▸ **Action item**
Beginning with the line that contains "shows no protein" in the material below, print each line exactly until the line that contains "shows no significant" has been printed, then stop.

▸ **Material for this task**

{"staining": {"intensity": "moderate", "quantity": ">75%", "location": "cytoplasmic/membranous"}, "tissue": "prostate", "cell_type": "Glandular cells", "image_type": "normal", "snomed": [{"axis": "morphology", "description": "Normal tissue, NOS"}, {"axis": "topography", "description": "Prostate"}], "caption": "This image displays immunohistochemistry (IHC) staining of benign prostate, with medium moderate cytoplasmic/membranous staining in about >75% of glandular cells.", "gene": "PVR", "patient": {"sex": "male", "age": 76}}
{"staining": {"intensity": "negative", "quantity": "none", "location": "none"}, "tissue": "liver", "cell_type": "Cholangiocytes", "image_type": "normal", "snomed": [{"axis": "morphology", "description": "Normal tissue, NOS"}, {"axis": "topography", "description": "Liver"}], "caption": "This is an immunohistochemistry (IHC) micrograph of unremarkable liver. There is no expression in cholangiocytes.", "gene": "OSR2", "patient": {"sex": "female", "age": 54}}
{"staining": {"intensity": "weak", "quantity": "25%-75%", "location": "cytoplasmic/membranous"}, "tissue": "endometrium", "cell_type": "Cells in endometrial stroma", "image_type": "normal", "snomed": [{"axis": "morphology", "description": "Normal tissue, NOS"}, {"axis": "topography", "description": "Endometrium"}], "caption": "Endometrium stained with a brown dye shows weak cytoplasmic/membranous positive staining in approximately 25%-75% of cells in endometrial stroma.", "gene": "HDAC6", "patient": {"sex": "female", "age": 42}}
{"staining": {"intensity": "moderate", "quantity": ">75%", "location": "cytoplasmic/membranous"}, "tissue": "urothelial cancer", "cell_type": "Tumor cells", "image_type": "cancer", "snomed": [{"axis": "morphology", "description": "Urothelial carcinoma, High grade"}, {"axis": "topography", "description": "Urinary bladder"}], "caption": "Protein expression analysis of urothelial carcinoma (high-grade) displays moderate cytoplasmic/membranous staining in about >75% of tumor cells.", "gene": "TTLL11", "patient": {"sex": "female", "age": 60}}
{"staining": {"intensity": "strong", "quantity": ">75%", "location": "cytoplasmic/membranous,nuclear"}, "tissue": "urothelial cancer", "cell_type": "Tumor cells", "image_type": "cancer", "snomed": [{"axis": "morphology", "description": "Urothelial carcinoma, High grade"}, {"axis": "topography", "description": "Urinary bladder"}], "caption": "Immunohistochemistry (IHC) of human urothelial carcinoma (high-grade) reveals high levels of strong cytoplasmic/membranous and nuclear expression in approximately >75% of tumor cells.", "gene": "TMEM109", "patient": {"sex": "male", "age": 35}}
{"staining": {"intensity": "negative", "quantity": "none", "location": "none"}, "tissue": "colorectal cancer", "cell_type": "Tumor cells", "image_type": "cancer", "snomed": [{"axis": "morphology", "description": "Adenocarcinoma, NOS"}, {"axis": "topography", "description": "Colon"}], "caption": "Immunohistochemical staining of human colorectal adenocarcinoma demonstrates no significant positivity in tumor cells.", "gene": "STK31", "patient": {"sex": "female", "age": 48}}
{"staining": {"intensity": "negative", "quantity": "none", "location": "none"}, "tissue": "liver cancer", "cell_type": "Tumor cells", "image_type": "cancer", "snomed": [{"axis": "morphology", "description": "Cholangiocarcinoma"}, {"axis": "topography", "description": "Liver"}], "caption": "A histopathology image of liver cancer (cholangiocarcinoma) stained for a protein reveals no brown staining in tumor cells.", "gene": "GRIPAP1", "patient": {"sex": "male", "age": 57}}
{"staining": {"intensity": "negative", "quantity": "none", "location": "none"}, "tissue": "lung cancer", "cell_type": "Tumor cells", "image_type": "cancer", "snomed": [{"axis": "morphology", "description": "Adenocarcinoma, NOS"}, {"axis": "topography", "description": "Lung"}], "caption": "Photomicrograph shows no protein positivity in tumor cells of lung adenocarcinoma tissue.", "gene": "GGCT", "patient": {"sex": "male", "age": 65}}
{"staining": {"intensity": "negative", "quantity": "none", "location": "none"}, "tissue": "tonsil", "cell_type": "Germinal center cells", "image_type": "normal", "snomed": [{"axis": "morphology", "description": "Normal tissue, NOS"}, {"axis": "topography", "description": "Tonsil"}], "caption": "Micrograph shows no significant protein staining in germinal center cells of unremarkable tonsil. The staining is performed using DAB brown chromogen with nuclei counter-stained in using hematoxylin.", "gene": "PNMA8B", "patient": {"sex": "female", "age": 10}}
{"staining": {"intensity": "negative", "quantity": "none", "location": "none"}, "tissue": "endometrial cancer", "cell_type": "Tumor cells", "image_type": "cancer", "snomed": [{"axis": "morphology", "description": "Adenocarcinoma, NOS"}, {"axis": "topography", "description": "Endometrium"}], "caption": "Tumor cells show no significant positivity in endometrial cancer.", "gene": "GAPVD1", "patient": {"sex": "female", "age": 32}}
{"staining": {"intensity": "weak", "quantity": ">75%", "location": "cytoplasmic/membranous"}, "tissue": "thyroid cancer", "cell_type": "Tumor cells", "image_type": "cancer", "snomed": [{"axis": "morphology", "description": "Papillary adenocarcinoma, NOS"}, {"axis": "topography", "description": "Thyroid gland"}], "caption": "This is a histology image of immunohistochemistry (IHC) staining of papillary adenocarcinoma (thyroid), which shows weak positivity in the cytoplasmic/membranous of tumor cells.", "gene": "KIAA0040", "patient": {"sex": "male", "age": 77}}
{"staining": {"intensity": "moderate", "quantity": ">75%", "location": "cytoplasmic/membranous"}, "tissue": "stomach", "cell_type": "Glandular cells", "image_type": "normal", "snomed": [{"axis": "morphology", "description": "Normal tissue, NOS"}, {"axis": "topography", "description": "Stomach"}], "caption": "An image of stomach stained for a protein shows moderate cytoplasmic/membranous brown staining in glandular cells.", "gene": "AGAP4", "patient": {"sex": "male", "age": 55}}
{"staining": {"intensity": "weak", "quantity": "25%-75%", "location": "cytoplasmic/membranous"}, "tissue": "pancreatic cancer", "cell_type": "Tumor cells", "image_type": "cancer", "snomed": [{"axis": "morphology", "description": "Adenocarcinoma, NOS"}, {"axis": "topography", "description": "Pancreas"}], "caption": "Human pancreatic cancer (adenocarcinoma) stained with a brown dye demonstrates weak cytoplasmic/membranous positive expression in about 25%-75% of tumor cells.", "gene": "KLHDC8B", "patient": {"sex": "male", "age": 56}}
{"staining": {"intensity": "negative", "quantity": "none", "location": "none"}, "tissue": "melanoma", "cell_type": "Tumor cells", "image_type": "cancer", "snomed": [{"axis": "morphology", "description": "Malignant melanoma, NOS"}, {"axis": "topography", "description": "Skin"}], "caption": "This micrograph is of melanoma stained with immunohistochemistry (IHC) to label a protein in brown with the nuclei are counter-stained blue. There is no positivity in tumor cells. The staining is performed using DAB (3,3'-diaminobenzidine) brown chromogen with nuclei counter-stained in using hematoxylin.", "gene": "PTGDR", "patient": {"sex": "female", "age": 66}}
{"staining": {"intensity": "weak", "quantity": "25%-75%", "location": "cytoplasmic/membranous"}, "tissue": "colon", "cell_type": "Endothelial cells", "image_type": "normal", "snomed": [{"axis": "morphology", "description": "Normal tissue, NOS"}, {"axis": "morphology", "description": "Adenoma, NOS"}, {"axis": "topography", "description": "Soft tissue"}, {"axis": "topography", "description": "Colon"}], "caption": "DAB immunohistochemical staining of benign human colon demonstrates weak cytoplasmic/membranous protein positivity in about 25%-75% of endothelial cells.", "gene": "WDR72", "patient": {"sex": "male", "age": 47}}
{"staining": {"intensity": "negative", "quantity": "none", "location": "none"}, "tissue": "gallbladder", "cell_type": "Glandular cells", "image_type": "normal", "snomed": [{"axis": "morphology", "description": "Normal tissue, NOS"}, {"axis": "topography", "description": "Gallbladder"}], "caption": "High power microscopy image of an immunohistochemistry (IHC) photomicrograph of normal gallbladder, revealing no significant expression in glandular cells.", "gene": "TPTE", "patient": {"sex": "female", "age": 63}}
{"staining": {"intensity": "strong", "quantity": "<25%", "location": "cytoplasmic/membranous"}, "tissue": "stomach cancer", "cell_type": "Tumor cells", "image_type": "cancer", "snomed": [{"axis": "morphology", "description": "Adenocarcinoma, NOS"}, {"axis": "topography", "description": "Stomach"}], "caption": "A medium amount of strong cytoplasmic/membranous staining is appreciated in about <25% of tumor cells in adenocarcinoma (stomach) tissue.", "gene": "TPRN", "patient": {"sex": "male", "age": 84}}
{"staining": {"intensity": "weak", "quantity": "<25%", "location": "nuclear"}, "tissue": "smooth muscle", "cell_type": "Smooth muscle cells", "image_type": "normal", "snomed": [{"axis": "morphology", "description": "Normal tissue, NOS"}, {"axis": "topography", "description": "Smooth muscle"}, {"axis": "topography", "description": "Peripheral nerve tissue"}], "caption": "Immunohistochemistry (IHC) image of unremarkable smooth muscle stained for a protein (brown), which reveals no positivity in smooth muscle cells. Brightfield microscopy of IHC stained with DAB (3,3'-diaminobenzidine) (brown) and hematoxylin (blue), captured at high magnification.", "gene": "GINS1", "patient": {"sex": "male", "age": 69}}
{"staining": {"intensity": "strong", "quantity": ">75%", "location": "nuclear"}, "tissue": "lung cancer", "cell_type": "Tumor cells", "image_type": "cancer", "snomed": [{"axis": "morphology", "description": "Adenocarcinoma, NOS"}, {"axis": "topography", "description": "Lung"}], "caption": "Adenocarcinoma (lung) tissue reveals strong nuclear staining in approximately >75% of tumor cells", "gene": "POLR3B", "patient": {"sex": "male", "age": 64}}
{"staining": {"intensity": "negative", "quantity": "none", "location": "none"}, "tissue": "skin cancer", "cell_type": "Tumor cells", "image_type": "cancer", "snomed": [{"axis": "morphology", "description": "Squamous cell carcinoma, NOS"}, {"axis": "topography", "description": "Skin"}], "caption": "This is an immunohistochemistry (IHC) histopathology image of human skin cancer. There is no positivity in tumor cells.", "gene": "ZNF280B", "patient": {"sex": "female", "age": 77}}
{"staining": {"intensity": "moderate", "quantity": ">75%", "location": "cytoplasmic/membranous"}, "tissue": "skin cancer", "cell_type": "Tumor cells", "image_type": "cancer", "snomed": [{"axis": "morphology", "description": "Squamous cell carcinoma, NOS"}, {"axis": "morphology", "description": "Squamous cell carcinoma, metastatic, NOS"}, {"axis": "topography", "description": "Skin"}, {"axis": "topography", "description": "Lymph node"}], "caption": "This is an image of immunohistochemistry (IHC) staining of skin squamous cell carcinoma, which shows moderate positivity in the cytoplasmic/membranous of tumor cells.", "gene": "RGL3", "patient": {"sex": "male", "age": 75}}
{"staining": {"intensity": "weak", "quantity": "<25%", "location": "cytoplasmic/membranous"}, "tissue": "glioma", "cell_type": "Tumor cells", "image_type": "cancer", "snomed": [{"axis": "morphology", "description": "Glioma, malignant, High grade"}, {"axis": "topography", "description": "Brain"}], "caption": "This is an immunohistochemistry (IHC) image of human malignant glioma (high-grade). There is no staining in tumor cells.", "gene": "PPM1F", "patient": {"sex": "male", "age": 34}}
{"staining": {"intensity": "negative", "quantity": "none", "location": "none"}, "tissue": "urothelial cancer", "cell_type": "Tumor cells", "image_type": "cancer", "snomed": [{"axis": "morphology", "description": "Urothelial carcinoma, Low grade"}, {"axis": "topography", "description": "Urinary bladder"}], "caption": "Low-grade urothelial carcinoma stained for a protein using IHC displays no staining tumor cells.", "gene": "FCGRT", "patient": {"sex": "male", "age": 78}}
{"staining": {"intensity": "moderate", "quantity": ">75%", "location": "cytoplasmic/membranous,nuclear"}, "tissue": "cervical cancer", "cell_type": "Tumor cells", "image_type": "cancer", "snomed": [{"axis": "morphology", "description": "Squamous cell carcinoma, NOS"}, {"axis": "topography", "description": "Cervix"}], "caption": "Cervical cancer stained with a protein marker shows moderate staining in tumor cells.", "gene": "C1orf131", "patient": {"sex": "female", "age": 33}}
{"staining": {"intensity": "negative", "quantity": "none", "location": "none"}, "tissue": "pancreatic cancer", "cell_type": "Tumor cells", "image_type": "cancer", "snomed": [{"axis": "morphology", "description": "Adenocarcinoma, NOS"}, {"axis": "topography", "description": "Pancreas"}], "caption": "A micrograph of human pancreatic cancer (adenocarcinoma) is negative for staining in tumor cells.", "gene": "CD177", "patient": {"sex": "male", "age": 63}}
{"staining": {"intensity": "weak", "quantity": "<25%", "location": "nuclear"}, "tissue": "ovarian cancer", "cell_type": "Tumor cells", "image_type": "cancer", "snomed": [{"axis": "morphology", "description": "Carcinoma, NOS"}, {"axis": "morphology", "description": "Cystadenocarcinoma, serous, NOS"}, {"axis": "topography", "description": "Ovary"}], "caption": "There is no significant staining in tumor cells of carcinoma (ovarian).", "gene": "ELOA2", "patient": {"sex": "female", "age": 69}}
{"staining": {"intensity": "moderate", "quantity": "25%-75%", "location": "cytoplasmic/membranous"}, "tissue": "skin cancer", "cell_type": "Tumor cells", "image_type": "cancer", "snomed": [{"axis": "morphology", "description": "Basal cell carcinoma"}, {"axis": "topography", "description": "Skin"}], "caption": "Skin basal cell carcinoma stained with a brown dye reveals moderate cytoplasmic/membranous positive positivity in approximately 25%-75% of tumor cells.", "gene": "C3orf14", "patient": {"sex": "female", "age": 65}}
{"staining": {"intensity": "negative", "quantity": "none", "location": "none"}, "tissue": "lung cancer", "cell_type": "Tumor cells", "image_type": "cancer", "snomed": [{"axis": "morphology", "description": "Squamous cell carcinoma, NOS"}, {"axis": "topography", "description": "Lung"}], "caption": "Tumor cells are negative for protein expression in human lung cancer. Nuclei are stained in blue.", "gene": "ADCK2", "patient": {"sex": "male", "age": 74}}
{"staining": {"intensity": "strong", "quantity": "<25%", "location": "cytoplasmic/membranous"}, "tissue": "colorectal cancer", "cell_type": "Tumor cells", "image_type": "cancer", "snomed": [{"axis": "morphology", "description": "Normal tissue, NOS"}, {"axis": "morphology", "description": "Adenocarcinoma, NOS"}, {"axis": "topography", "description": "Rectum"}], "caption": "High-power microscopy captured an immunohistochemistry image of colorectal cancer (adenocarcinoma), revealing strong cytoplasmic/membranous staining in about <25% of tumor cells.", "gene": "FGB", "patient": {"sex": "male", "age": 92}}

▸ **Result of the exercise**
{"staining": {"intensity": "negative", "quantity": "none", "location": "none"}, "tissue": "lung cancer", "cell_type": "Tumor cells", "image_type": "cancer", "snomed": [{"axis": "morphology", "description": "Adenocarcinoma, NOS"}, {"axis": "topography", "description": "Lung"}], "caption": "Photomicrograph shows no protein positivity in tumor cells of lung adenocarcinoma tissue.", "gene": "GGCT", "patient": {"sex": "male", "age": 65}}
{"staining": {"intensity": "negative", "quantity": "none", "location": "none"}, "tissue": "tonsil", "cell_type": "Germinal center cells", "image_type": "normal", "snomed": [{"axis": "morphology", "description": "Normal tissue, NOS"}, {"axis": "topography", "description": "Tonsil"}], "caption": "Micrograph shows no significant protein staining in germinal center cells of unremarkable tonsil. The staining is performed using DAB brown chromogen with nuclei counter-stained in using hematoxylin.", "gene": "PNMA8B", "patient": {"sex": "female", "age": 10}}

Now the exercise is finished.